**DOCUMENT SEGMENT:**
++++

Privacy by design and by default with Pryv.io
In this guide we address developers building data-collecting applications who want to understand how Pryv.io supports privacy by design and privacy by default. It describes Pryv.io’s architectural choices, the platform defaults that protect personal data out of the box, and what remains in the developer’s hands.
Table of contents
- Introduction
- Why a developer should care
- Glossary
- Privacy by design in Pryv.io
- Privacy by default in Pryv.io
- What stays in the developer’s hands
- Privacy-enhancing technologies
- References
Introduction
The new FADP and GDPR require all organizations to be able to answer, on demand, a list of data-subject questions: send me a copy of all my data, tell me who has accessed my data, prove that you have my consent, let me modify who can access my data, delete my personal data.
These obligations land on developers and IT engineering, not just on legal teams. The platform you build on either makes these answers easy to produce — or it doesn’t.
Pryv.io was designed from the start so that the platform answers most of these questions for you, by construction. This guide walks through what that means in practice: the architecture that makes privacy structural rather than an afterthought, the data model that gives you granular consent for free, and the platform defaults that protect personal data the moment your app goes live.
Why a developer should care
In the past decades, organizations moved from treating personal data as a data asset to recognizing it as a data debt. Vast amounts of personal data were collected; regulations and user expectations caught up; established data-governance practices became outdated.
Developers building today inherit that debt unless the substrate they use clears it for them. Designing for privacy from the beginning — privacy by design — is much cheaper than retrofitting it later. And shipping privacy-protective defaults — privacy by default — raises the level of trust with your users, which translates into better sign-up rates, better retention, and more willingness to share data.
Glossary
- Data Subject: the individual the personal data relates to.
- Data Controller: the organization that determines the purposes and means of processing personal data.
- Data Processor: the organization that processes personal data on behalf of the Data Controller.

++++

**REQUIRED WORK:** Please continue the Pryv.io privacy guide from the point where it stops. The listing comes from a separate source.

++++

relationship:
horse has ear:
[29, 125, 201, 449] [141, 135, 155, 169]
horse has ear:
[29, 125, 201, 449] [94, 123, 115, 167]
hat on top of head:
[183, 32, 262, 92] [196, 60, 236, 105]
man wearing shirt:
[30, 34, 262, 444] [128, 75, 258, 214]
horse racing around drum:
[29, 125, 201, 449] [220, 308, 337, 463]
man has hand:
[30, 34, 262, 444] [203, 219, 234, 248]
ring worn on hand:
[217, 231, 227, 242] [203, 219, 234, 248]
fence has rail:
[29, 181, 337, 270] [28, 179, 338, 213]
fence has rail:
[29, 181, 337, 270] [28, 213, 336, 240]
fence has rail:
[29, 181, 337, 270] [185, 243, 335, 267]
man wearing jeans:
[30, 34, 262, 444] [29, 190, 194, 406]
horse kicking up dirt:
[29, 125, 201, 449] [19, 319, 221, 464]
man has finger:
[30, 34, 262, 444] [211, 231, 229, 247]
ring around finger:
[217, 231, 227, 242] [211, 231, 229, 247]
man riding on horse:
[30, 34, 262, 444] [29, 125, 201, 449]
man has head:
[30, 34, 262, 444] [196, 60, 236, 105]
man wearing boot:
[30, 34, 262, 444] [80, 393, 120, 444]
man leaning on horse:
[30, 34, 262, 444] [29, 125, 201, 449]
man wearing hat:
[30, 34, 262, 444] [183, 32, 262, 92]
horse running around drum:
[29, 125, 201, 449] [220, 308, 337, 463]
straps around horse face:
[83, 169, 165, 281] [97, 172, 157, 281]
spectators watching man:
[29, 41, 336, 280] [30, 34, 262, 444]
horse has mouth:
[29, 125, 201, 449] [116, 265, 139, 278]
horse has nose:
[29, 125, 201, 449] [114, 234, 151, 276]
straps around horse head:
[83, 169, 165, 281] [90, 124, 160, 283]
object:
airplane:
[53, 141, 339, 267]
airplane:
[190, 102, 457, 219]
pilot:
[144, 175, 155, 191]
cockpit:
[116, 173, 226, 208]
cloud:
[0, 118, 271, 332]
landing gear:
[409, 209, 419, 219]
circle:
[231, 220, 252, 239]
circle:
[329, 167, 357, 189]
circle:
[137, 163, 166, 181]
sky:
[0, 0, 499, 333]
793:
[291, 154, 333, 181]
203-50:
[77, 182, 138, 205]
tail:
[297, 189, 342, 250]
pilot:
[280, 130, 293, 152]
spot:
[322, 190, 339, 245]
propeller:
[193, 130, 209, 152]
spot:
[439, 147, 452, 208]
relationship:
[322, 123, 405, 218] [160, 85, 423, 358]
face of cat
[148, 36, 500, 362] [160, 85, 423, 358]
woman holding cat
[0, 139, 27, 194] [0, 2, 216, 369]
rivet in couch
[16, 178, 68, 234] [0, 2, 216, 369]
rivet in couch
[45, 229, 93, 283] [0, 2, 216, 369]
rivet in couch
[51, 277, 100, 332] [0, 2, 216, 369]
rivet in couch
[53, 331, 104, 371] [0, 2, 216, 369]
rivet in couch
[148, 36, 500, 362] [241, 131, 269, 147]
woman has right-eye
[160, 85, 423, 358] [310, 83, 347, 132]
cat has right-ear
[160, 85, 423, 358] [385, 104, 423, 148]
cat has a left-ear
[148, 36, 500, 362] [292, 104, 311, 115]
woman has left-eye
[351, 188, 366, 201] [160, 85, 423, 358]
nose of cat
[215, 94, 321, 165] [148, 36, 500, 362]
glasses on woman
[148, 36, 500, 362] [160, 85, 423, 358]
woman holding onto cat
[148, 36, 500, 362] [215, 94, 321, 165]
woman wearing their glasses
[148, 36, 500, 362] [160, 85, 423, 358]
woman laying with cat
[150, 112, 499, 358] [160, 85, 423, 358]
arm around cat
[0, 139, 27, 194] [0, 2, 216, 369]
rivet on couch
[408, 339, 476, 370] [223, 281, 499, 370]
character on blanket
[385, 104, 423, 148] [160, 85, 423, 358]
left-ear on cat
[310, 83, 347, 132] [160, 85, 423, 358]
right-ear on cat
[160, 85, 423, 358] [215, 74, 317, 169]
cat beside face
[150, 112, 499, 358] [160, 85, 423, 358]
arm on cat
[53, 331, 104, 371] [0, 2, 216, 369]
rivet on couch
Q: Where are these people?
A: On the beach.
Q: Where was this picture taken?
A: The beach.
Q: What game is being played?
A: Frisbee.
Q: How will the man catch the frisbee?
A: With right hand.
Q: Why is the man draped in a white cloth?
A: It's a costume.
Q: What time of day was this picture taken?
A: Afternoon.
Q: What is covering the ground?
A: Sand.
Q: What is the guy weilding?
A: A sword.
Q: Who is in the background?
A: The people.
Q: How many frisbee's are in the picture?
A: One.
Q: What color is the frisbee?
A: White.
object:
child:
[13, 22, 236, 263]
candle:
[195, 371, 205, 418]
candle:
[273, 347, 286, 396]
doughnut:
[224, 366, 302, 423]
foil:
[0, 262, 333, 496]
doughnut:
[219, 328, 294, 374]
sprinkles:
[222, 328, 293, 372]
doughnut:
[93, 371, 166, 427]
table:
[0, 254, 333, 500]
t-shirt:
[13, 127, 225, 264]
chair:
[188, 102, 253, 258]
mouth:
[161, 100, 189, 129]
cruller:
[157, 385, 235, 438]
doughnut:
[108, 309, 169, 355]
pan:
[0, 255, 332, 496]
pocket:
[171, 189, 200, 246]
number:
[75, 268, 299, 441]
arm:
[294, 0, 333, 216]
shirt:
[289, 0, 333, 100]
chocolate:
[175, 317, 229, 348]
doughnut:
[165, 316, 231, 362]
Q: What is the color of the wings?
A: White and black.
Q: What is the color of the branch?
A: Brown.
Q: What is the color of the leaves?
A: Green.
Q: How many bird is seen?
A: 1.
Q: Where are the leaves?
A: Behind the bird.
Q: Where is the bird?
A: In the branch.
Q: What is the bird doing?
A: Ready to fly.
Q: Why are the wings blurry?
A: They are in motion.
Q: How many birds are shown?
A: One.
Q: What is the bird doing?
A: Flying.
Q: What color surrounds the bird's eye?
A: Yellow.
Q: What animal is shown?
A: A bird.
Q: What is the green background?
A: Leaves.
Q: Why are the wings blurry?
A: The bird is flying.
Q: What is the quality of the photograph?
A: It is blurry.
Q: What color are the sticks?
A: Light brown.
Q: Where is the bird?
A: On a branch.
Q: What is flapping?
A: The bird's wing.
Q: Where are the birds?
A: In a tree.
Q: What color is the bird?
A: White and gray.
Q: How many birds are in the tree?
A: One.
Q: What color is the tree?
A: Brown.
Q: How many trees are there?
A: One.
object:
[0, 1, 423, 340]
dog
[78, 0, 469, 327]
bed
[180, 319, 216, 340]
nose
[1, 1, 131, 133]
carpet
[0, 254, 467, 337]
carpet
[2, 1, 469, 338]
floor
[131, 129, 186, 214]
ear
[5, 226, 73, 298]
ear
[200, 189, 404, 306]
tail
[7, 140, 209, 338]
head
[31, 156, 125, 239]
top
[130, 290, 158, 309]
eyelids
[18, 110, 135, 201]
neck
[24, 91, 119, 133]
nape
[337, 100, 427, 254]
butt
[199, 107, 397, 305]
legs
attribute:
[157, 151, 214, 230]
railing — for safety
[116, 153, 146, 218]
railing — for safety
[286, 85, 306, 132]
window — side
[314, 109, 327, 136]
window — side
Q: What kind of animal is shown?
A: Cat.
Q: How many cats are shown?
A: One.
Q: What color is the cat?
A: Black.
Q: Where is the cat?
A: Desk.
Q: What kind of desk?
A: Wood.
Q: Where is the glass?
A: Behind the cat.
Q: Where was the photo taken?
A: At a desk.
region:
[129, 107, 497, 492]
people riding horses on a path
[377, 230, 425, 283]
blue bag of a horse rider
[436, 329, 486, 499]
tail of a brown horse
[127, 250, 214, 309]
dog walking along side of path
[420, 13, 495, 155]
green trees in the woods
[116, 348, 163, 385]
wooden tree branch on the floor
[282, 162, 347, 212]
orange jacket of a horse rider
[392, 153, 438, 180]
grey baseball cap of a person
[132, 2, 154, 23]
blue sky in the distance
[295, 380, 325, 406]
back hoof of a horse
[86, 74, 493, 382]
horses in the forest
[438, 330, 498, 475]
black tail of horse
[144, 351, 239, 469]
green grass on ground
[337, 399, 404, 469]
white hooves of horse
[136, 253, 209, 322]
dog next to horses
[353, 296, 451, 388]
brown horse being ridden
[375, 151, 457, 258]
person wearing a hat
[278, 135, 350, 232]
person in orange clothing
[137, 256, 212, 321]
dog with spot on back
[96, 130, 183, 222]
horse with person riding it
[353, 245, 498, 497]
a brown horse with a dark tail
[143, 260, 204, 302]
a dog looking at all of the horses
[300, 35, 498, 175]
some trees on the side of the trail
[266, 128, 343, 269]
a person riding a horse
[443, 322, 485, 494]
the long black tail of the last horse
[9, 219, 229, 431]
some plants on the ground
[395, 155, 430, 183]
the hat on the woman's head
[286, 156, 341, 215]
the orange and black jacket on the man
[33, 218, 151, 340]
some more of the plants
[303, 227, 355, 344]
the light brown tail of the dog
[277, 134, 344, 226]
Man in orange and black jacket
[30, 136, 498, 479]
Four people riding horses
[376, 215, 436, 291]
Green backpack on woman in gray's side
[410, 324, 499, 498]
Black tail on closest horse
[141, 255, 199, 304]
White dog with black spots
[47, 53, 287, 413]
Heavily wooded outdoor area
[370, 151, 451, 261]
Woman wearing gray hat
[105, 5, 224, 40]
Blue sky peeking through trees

++++

**RESULT FOR THIS EXERCISE:**
- Processing register (Art.30): a record of general information on the type of personal data you process and to what end.
- Subcontractor agreement (Art.28): defines the conditions under which a Data Processor undertakes to carry out personal data processing on behalf of a Data Controller.
Privacy by design in Pryv.io
Privacy by design means proactively considering privacy throughout the data lifecycle, starting from the very first design phase. Article 25(1) of the GDPR requires controllers to integrate data-protection principles at the time the means for processing are determined — not as a later add-on.
The standard pattern and its limits
Most platforms put access control next to the data, like this:
Processes ──direct access──► Personal Data
│
▼
Audit / Logs (after-the-fact, manual)
The consequences:
- Processes have direct access to personal data.
- Per-resource access is not tracked — audit is procedural and retroactive.
- The process registry is maintained manually; it drifts; when an auditor asks “show me your Art.30 register” you run a spreadsheet exercise.
Pryv.io’s architecture
Pryv.io puts Access Control on its own layer, between every process and any personal data:
Data Governance
│
▼
Processes ─►Access Control ─►Personal Data
│
▼
Audit / Logs per-Data-Subject (invariant, automatic)
- Access Control is a separate enforcement layer. No process talks directly to storage; every request resolves through an Access object (a token granting specific permissions on specific streams).
- Governance is applied per-process AND per-data-subject — every access on every subject’s account carries its own permission scope, its own audit trail, and its own version chain.
- The process registry is self-documented:
GET /accessesplus the audit log together IS your Art.30 records-of-processing register, derivable on demand. No spreadsheet exercise.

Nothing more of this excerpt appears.